_Activity_. Copy out all of the data below word for word, leaving out the pictures.

(Instrument reading data)

■ ■ ■

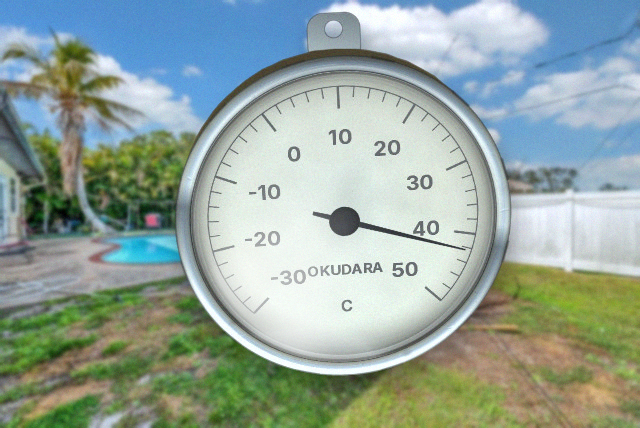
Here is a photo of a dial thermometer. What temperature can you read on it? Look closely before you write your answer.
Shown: 42 °C
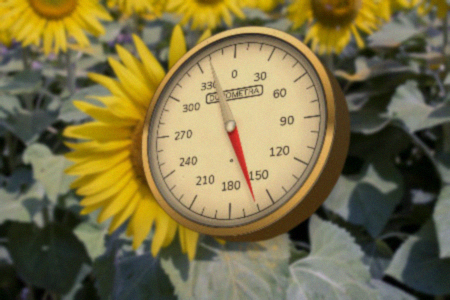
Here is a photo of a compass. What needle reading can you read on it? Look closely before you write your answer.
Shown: 160 °
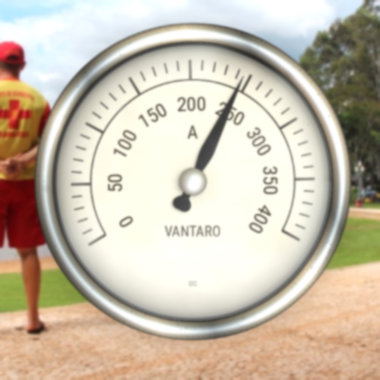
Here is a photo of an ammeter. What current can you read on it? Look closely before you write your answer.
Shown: 245 A
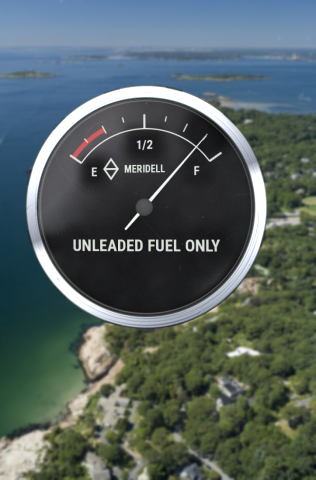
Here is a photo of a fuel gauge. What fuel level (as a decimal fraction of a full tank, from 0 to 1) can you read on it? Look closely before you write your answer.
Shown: 0.875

■ ■ ■

_Response to the task_.
Here is a photo of a dial thermometer. What temperature can you read on it? Look closely before you write your answer.
Shown: 42 °C
Here is a photo of a compass. What needle reading can you read on it? Look closely before you write your answer.
Shown: 160 °
Here is a photo of an ammeter. What current can you read on it? Look closely before you write your answer.
Shown: 245 A
Here is a photo of a fuel gauge. What fuel level (as a decimal fraction of a full tank, from 0 to 1) can you read on it? Look closely before you write your answer.
Shown: 0.875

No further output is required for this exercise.